#### Exercise details:
Reproduce the passage of the regex question starting at "I expected the" and ending at "the desired output?", substituting "vada" for each occurrence of "idli".

*** Opening Text ***

-1

Note: This question is certainly different from Does re in Python support word boundaries (/b). The alluded link seeks an answer for a very simple query for which a cursory glance on any tutorial in Python regular expression would have provided the explanation with examples. My question was using a word boundary around an OR expression and is far from trivial or to be reckoned as duplicate.

I was trying to build a palatable example to demonstrate regex word boundaries. Towards this, I wanted to show how the singular food items ordered by a diet-conscious person are changed for a guzzler and wrote the following program:

import re
items_lean = 'a masala dosa, an idli and a mango lassi'
pattern = r'{}'.format('an|a') # Use pattern as dynamic variable in regex
items_fat = re.sub(pattern, 'four', items_lean) # OOPS
print(items_fat)
pattern_fat = r'{}'.format('\ban\b|\ba\b') # Ensure a or an occurs as a word by itself
items_fat_proper = re.sub(pattern_fat, 'four', items_lean)
print(items_fat_proper)

I expected the following outputs corresponding to each print statement

four mfoursfourlfour dosfour, four idli fourd four mfourgo lfourssi
four masala dosa, four idli and four mango lassi

But, what I got was:

four mfoursfourlfour dosfour, four idli fourd four mfourgo lfourssi
a masala dosa, an idli and a mango lassi

Where should the \b factor be placed to get the desired output?

*** Closing Text ***
*** Opening Data listing ***

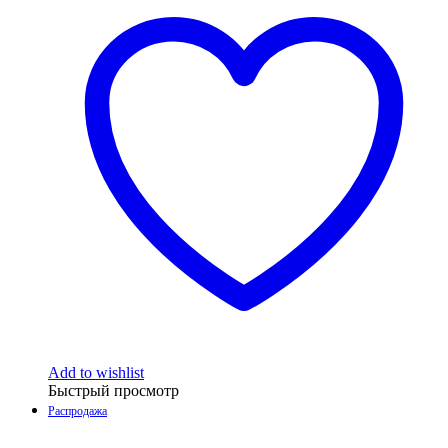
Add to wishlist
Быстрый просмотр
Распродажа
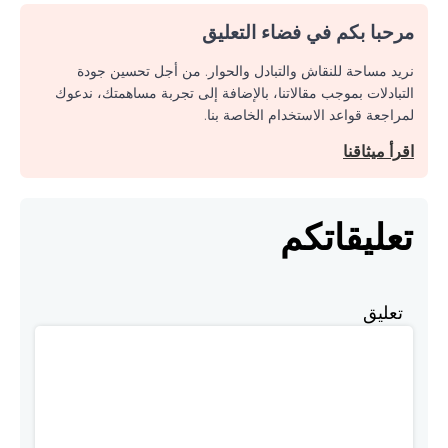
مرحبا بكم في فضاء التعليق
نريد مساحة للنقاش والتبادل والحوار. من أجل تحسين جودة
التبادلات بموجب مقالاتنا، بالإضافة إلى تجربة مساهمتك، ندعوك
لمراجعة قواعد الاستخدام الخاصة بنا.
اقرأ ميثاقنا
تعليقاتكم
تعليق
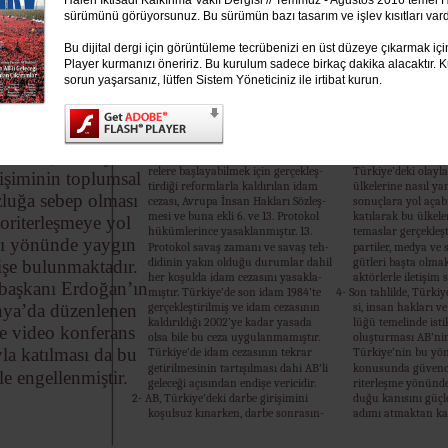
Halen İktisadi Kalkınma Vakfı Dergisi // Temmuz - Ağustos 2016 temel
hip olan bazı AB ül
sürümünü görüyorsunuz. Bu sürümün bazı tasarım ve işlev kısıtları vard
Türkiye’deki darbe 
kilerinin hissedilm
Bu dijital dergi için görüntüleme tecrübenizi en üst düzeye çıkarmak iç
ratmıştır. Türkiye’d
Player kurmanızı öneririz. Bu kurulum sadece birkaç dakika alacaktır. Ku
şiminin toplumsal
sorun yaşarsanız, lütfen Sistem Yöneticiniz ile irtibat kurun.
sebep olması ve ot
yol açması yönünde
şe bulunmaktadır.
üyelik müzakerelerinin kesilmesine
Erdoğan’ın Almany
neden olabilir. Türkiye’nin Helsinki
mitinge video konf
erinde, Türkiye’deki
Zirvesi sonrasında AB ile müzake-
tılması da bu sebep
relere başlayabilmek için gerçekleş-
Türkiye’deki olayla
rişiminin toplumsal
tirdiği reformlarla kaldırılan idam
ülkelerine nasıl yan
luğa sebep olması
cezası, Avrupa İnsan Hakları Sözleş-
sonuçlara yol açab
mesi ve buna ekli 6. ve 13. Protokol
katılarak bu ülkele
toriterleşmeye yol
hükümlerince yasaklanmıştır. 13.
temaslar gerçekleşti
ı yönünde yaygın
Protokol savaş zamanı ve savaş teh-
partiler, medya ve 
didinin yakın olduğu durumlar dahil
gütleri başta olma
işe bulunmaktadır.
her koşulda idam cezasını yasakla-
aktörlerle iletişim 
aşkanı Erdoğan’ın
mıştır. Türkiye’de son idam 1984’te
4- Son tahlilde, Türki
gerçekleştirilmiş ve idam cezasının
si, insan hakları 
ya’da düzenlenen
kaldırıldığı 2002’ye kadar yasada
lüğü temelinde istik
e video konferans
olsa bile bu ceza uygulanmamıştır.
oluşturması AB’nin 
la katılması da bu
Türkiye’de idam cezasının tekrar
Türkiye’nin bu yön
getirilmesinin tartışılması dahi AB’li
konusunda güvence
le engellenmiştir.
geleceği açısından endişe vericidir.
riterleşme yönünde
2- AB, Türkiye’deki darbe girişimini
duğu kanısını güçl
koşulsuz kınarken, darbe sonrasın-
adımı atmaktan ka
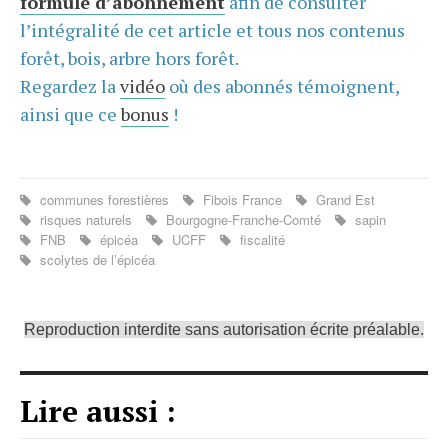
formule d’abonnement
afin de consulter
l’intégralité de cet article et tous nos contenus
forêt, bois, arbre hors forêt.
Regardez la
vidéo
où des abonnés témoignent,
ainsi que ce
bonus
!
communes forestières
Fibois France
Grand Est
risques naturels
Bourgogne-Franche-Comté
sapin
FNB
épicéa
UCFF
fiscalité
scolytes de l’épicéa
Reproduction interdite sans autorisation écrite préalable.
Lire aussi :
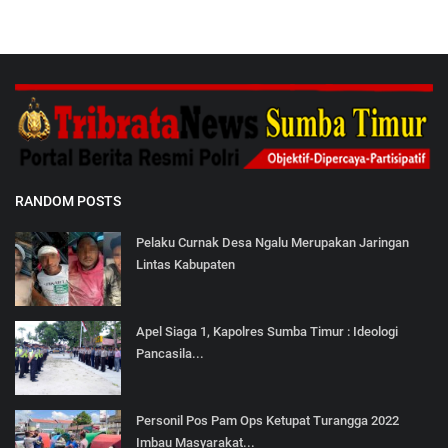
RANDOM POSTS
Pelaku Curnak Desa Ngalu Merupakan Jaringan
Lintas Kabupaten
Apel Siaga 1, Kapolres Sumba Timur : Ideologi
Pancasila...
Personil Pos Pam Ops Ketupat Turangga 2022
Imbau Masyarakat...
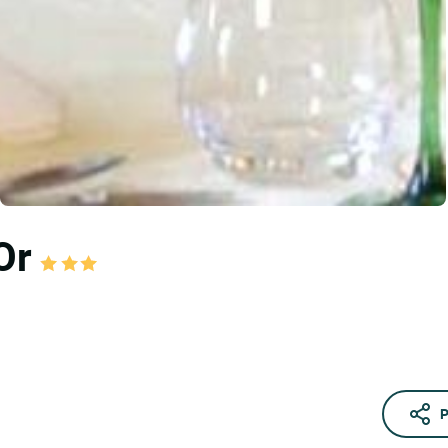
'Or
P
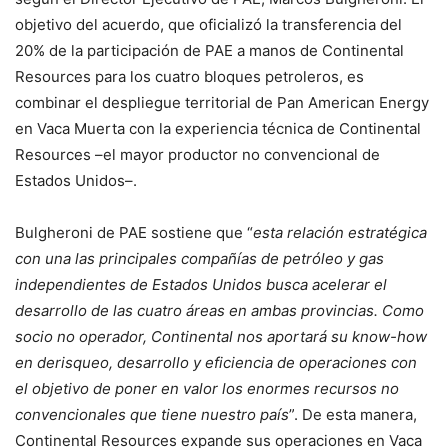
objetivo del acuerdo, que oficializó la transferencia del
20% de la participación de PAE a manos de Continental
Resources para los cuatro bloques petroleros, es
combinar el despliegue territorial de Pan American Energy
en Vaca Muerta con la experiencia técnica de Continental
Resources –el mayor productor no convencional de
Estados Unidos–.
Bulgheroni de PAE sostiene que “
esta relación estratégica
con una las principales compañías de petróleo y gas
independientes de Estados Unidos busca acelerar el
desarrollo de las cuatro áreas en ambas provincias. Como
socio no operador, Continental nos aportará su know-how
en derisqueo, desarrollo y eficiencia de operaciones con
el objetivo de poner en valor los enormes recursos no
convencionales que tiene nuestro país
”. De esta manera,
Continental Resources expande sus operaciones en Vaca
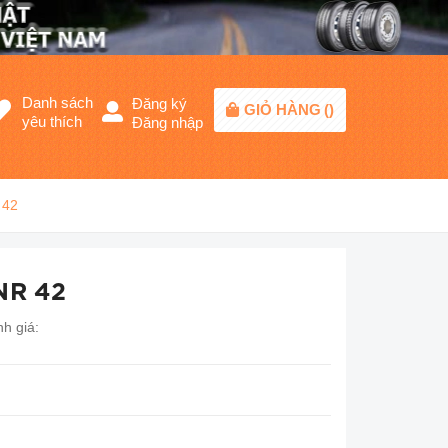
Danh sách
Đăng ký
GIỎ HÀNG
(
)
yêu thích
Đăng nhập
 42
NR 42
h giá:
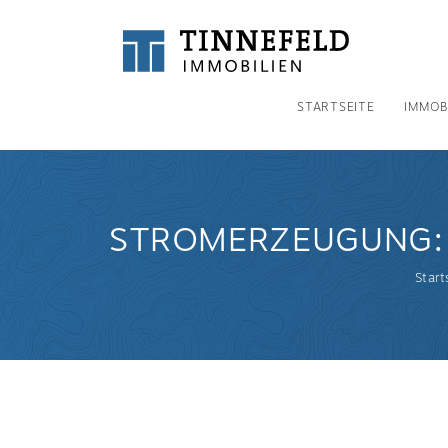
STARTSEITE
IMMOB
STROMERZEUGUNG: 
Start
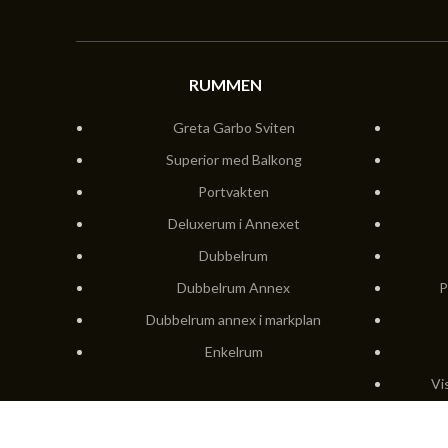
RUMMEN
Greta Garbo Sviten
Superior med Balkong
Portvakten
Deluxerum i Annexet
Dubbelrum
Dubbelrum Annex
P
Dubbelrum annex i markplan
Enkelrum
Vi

*** Closing Data listing ***

#### Answer box:
I expected the following outputs corresponding to each print statement

four mfoursfourlfour dosfour, four vada fourd four mfourgo lfourssi
four masala dosa, four vada and four mango lassi

But, what I got was:

four mfoursfourlfour dosfour, four vada fourd four mfourgo lfourssi
a masala dosa, an vada and a mango lassi

Where should the \b factor be placed to get the desired output?